Following World War II, the country’s mail volume skyrocketed. By the mid-1960s, the Post Office Department also faced growing deficits and outdated infrastructure. In 1966, the situation became so dire that the Chicago post office had 10 million pieces of undelivered mail.

“Our present postal system is obsolete; it has broken down; it is not what it ought to be for a nation of 200 million people.… And now is the time to act,” President Richard Nixon said in 1969. One year later, he signed the Postal Reorganization Act of 1970, which transformed the cabinet-level Post Office Department into an independent government agency, the United States Postal Service. The goal was to remove “politics” from the U.S. mail system and allow the new USPS to operate more like a traditional business.
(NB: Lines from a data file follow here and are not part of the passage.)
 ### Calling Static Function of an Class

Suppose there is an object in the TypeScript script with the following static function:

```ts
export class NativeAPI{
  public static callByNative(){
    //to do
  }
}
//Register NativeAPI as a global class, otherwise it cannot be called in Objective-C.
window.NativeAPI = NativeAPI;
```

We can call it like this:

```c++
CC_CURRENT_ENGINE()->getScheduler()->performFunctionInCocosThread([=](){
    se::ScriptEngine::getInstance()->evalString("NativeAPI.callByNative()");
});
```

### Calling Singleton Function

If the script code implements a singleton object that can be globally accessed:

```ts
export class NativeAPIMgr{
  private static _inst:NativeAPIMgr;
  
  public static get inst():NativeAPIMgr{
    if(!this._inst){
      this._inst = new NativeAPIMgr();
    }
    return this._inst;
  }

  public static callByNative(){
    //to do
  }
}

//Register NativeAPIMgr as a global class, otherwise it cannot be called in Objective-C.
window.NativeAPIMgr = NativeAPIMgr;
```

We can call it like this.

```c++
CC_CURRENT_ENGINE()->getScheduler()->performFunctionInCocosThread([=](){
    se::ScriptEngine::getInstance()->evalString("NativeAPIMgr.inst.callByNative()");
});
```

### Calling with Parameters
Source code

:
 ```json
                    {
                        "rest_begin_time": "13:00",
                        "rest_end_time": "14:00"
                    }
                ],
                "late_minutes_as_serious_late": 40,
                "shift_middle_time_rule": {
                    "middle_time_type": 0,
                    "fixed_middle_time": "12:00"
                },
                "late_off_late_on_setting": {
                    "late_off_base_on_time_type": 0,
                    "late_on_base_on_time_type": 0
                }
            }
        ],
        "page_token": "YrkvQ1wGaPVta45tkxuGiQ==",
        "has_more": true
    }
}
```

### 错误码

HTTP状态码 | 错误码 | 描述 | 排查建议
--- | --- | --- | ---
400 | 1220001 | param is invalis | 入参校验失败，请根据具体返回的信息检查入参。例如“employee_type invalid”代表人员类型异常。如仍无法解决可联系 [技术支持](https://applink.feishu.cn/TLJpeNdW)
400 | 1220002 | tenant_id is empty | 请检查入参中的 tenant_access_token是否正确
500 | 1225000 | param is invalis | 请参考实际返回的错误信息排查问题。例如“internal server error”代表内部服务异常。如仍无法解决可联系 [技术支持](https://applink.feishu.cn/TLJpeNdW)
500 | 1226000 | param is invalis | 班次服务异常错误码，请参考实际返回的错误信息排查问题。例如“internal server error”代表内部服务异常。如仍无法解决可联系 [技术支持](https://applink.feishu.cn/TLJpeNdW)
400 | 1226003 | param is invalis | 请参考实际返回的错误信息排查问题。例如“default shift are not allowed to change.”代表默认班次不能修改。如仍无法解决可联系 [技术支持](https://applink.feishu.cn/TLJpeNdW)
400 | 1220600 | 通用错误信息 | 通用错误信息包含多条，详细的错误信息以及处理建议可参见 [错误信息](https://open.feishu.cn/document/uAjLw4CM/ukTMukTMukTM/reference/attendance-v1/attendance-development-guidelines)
With the enactment of the Postal Reorganization Act, the USPS was also required to be largely self-funded through revenue generated by the sale of stamps and package deliveries rather than Congressional funding.

Maintaining solvency, however, became challenging in the wake of the Postal Accountability and Enhancement Act, which was enacted in 2006. Among other reforms at that time, the new law required the USPS to prefund retiree health insurance costs at least 50 years in advance. The pre-funding requirement resulted in billions of dollars of debt, which was compounded by the fiscal challenges of the Great Recession, the proliferation of email, and, more recently, the COVID-19 pandemic. The Postal Service Reform Act of 2022 finally relieved the USPS of the burdensome obligation, while also instituting other reforms, such as requiring the continuation of six day a week mail delivery.

The Future of the USPS

Going forward, the USPS must still compete against private package delivery services, such as Amazon, FedEx, and the United Parcel Service. In many cases, private delivery companies are faster and more efficient. Many Americans continue to rely less on “traditional” mail, electing to pay their bills online and exchange email correspondence.

Given these continuing challenges, some question whether the USPS can function effectively as both a business and a public service. Much of the debate centers on what the Postal Service can do to remain “relevant” in the digital age, as well as whether it should add more revenue-generating services. However, rather than revolutionize the USPS into something it’s not, like a bank or a broadband provider, or completely privatize one of the country’s most trusted institutions, the better solution might be to allow the Postal Service to focus on delivering mail and packages, as the Founders initially intended.